Distributing QtJambi with Clojure.

How to bundle up Clojure programs for distribution

One of the questions I’ve seen coming up a few times is how to distribute clojure programs. The obvious answer is to build executable JAR files.

A while ago I produced a simple database application for my girlfriends recruitment business, NRecruit. I developed this using Clojure on my Arch Linux based laptop, and deployed to her MacBook running OS X Leopard. The underlying database is sqlite3, but it could just as well be MySQL or anything else that is supported by JDBC. For simplicity I unzip the required JAR files in the root directory of the project and then rebundle them into a single distributable JAR following this guide.

Using QTJambi

That application is in production use right now, but there have been a number of problems with the Swing based GUI. I have been trying to address them, but I find Swing an unnecessarily painful toolkit to use.

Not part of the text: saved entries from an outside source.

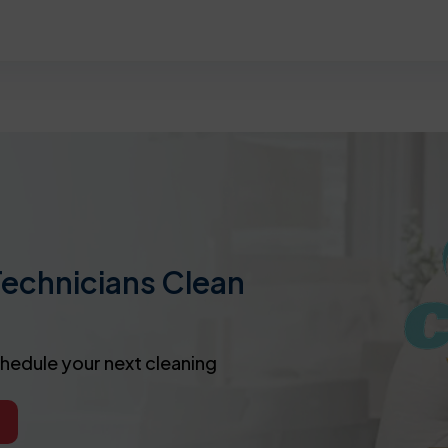
Technicians Clean
chedule your next cleaning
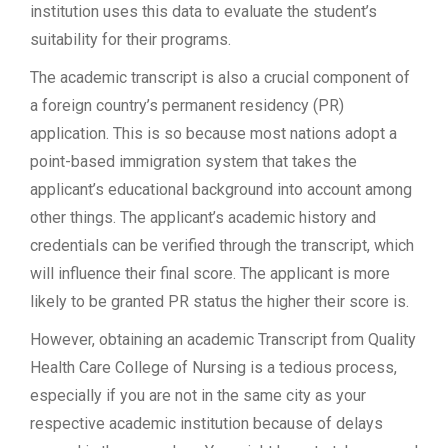
institution uses this data to evaluate the student’s
suitability for their programs.
The academic transcript is also a crucial component of
a foreign country’s permanent residency (PR)
application. This is so because most nations adopt a
point-based immigration system that takes the
applicant’s educational background into account among
other things. The applicant’s academic history and
credentials can be verified through the transcript, which
will influence their final score. The applicant is more
likely to be granted PR status the higher their score is.
However, obtaining an academic Transcript from Quality
Health Care College of Nursing is a tedious process,
especially if you are not in the same city as your
respective academic institution because of delays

Several years back (circa KDE 2, and early KDE 3) I used to do some development with Qt in C++ and Ruby. I have looked at Qt4 a couple of time before and I still feel that Qt is one of the nicest GUI toolkits out there. So I read this blog entry on using Qt4 with clojure with great excitement I started porting the NRecruit database UI over to Qt.

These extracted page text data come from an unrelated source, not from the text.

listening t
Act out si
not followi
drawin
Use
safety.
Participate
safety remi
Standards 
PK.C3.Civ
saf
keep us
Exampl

So far I’ve hit two issues. The first one (using Qt Designer files from within Clojure) I’ll address in a later post; the second one is more fundemental. Distributing QtJambi in your jar has a few gotchas. The most succesful approach I’ve found is this:

  • unzip the qtjambi-4.4.3_01.jar and qtjambi-linux32-gcc-4.4.3_01.jar files in your projects root directory (where the version number and platform name vary based on the version of QtJambi you’re using and the platform you’re targetting).
  • When you make your jar file make sure you include the com and lib directories and the file qtjambi-deployment.xml

That leaves me with what I’d describe as a “statically linked” executable (it isn’t in any sense statically linked, but the effect is the same).